Nombreux d’entre eux portent l’orange et le noir, des couleurs sous le thème de l’Halloween qui approche à grands pas.

Une de mes premières rencontres ! Notez les motifs qui diffèrent.

Pourquoi ne pas vous parler davantage de l’un de ces arthropodes qui, en plus d’arborer fièrement l’orange et le noir, est aussi de bonne taille et amusant à observer ?

Il s’agit de la chrysomèle de l’asclépiade (Labidomera clivicollis).

Comme son nom commun français l’indique, le cycle de vie de ce charmant coléoptère est étroitement lié à l’asclépiade. Tant la larve que l’adulte se nourrissent majoritairement d’asclépiades du genre Asclepias, quoique certaines autres plantes de la famille des asclépiadacées figurent à leur menu.

De taille moyenne (8 à 12 mm selon les sources), l’adulte est facile à identifier. Son dos est très arrondi, comme un dôme; on utilise d’ailleurs le mot « bossu » pour le décrire dans les sources anglophones que j’ai consultées. Sa tête, son pronotum (partie immédiatement située après la tête), ses pattes et le dessous de son corps sont d’un noir comportant des reflets bleu ou vert métallique. Ses élytres, quant à eux, sont flanqués du même noir ainsi que d’une coloration orange bien visible. Evans (2014) précise que les motifs sur les élytres peuvent être variables (voir cette photo sur Bug Guide), certains individus retrouvés dans le nord-est de l’aire de distribution pouvant même présenter une quasi-absence de motifs.

Il est bossu, ce coléoptère !

À propos de l’aire de distribution de la chrysomèle de l’asclépiade, elle couvre une bonne partie de l’Amérique du Nord. Débutant à l’est des Montagnes Rocheuses, elle s’étend longitudinalement jusqu’en Nouvelle-Écosse. Au sud, elle atteint la Floride à l’est et le Mexique à l’ouest. Bref, notre mignon coléoptère est bien connu en Amérique du Nord !

Les pattes, antennes, ainsi que la tête et la face ventrale de l’abdomen sont noires.

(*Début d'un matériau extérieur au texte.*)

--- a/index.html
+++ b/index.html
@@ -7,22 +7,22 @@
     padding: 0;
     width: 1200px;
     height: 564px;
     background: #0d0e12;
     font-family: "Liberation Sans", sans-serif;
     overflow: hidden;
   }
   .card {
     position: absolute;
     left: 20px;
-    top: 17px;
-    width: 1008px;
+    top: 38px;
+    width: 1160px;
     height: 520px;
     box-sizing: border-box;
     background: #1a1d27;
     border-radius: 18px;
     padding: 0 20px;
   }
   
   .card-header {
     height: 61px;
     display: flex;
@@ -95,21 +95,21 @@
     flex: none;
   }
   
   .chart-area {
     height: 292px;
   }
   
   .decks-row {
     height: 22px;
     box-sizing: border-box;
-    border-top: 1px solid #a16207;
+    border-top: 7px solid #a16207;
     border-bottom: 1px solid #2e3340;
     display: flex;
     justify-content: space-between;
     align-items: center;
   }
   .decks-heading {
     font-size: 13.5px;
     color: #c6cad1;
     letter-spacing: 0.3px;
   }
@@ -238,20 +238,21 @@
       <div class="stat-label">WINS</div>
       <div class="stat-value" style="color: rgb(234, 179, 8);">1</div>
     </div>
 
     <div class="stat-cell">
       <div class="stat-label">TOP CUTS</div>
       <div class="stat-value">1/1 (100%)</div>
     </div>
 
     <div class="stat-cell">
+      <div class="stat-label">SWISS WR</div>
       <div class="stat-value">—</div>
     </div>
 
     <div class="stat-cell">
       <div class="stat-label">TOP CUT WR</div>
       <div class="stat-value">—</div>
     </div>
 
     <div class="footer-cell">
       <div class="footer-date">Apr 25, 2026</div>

Si vous n’avez pas encore rencontré cet insecte, il vous suffit de regarder là où poussent des talles d’asclépiades. Plus spécifiquement, les milieux ouverts comme les parcs urbains, ainsi que les lisières de routes et de boisés constituent des endroits par excellence pour les observer. 

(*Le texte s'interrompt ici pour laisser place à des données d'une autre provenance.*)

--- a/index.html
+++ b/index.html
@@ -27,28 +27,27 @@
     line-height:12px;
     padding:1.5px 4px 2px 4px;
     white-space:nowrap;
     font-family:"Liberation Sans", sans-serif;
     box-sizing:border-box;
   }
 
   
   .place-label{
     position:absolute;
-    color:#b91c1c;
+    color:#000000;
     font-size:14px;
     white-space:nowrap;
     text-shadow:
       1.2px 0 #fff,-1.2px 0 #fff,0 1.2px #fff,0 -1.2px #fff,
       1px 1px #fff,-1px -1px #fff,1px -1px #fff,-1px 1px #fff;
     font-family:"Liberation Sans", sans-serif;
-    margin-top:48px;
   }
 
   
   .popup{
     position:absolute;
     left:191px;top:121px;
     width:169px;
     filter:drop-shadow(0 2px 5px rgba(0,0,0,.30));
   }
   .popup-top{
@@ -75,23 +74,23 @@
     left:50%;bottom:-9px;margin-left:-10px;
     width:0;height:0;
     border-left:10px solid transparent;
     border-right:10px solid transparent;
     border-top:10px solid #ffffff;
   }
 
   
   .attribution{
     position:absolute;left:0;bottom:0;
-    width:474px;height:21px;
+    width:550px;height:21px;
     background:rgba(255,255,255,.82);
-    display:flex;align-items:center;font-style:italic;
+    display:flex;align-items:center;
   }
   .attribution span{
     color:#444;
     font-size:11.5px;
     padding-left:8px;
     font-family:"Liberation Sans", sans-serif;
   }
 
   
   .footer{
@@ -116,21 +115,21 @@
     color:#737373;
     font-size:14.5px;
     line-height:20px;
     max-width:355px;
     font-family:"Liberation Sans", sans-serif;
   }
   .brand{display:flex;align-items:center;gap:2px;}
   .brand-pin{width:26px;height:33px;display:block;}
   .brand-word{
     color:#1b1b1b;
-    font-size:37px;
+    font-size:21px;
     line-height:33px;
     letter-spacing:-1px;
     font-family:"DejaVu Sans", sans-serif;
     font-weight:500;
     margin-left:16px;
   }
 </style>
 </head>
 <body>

Bien qu’Evans (2008) mentionne que ces chrysomèles ne causent généralement pas d’importants dommages, plusieurs individus peuvent être observés sur de mêmes plants. Une de mes premières observations fut d’ailleurs celle de plusieurs adultes et larves se délectant de quelques plants en bordure des marais de la Réserve naturelle du Marais-Léon-Provancher (Neuville, Québec). J’étais surprise par le nombre appréciable de bêtes en train de dévorer des feuilles d’asclépiades.

Cette rencontre fortuite me permit de prendre quelques clichés du festin en cours, incluant les étranges larves trapues de couleur blanc-jaunâtre et noire (photos à l’appui !).

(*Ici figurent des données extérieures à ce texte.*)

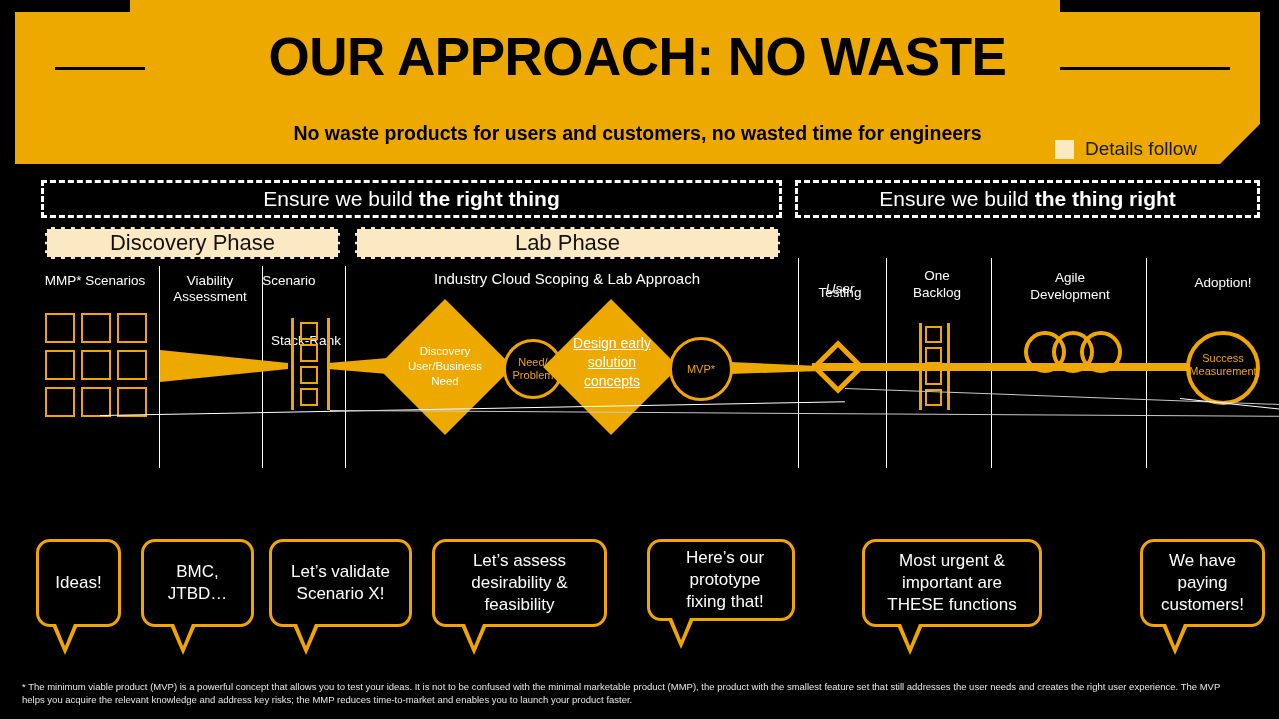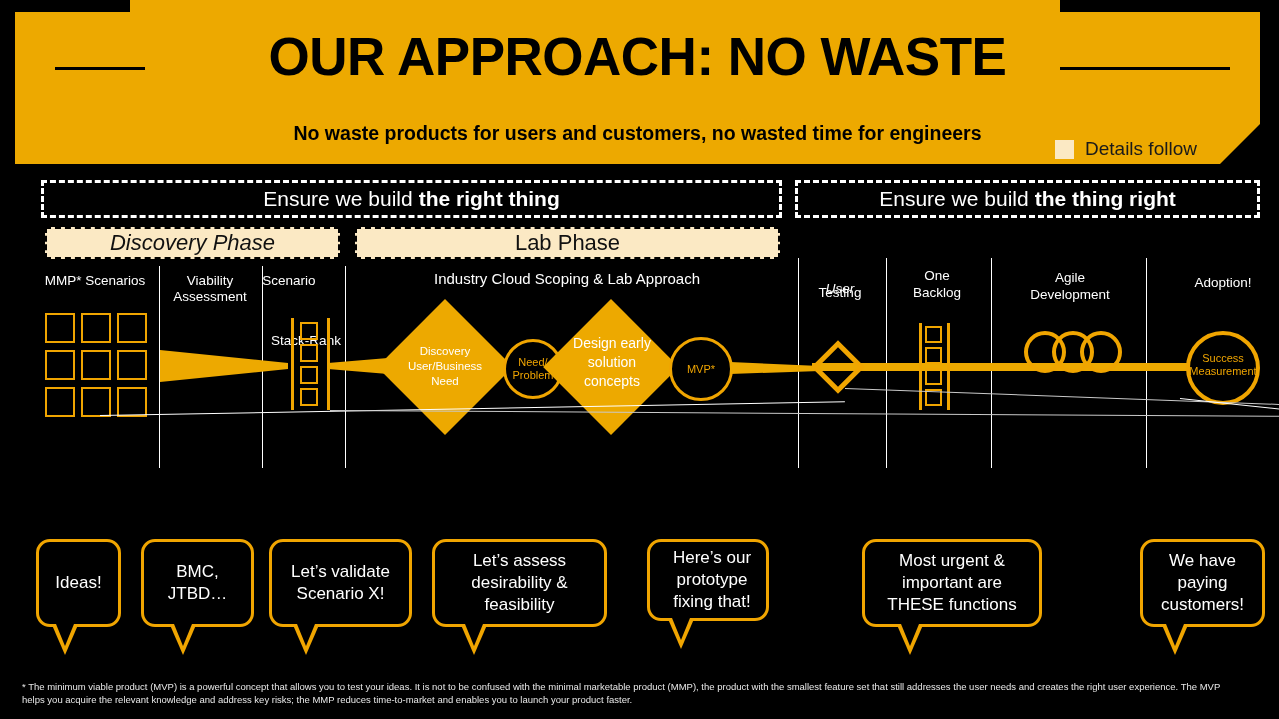--- a/index.html
+++ b/index.html
@@ -24,21 +24,21 @@
   
   .ensure{position:absolute;border:3px dashed #fff;box-sizing:border-box;height:38px;
           display:flex;align-items:center;justify-content:center;font-size:21px;color:#fff;}
   .ensure b{font-weight:bold;margin-left:6px;}
   .ensure-left{left:41px;top:180px;width:741px;}
   .ensure-right{left:795px;top:180px;width:465px;}
 
   
   .phase{position:absolute;height:32px;background:#fbe9c4;border:2px dashed #000;box-sizing:border-box;
          display:flex;align-items:center;justify-content:center;font-size:22px;color:#111;}
-  .phase-discovery{left:45px;top:227px;width:295px;font-style:italic;}
+  .phase-discovery{left:45px;top:227px;width:295px;}
   .phase-lab{left:355px;top:227px;width:425px;}
 
   
   .col-label{position:absolute;text-align:center;font-size:13.5px;color:#fff;line-height:17px;}
   .col-label.big{font-size:15px;}
 
   
   .vline{position:absolute;width:1px;background:#fff;}
 
   
@@ -155,21 +155,21 @@
   </div>
 
   <div class="circle-fill" style="left:503px;top:339px;width:60px;height:60px;">
     <div>
       <div>Need/</div>
       <div>Problem</div>
     </div>
   </div>
 
   <div class="diamond-big" style="left:563px;top:319px;width:96px;height:96px;"></div>
-  <div class="diamond-lbl" style="left:565px;top:334px;width:94px;font-size:14px;line-height:19px;">
+  <div class="diamond-lbl" style="left:565px;top:334px;width:94px;font-size:14px;line-height:19px;text-decoration:underline;">
     <div>Design early</div>
     <div>solution</div>
     <div>concepts</div>
   </div>
 
   <div class="circle-fill" style="left:669px;top:337px;width:64px;height:64px;text-align:center;">
     <span>MVP*</span>
   </div>
 
   <div class="wedge" style="left:730px;top:360px;width:90px;height:16px;
@@ -226,21 +226,21 @@
 
   <div class="bubble" style="left:432px;top:539px;width:175px;height:88px;">
     <div>
       <div>Let’s assess</div>
       <div>desirability &amp;</div>
       <div>feasibility</div>
     </div>
   </div>
   <div class="tail" style="left:461px;top:625px;"></div>
 
-  <div class="bubble" style="left:647px;top:539px;width:122px;height:82px;padding-left:16px;">
+  <div class="bubble" style="left:647px;top:539px;width:148px;height:82px;padding-left:16px;">
     <div>
       <div>Here’s our</div>
       <div>prototype</div>
       <div>fixing that!</div>
     </div>
   </div>
   <div class="tail" style="left:668px;top:619px;"></div>
 
   <div class="bubble" style="left:862px;top:539px;width:180px;height:88px;">
     <div>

L’étrange larve s’alimentant près de quelques adultes.

Si l’on revient à la couleur halloweenesque de l’adulte, vous avez sans doute vu une similarité avec le célèbre monarque. Ce papillon porte des couleurs vives afin d’alerter les prédateurs à l’effet qu’il est toxique : la chenille ingère les toxines produites par l’asclépiade et peut rendre malade tout prédateur qui s’en nourrit. Bien que la chrysomèle de l’asclépiade se nourrisse elle aussi d’asclépiades, il semble qu’elle ne soit pas toxique pour les prédateurs. Néanmoins, elle arbore la même coloration orange et noire que le monarque, avertissant les prédateurs d’un potentiel toxique.

Ce subterfuge réduit les probabilités de se retrouver dans l’estomac d’un oiseau ou d’un autre prédateur… et fait que notre coloré « bossu » de l’asclépiade est tout joliment vêtu et prêt pour fêter l’Halloween !

La chrysomèle de l’asclépiade est un insecte facile à manipuler.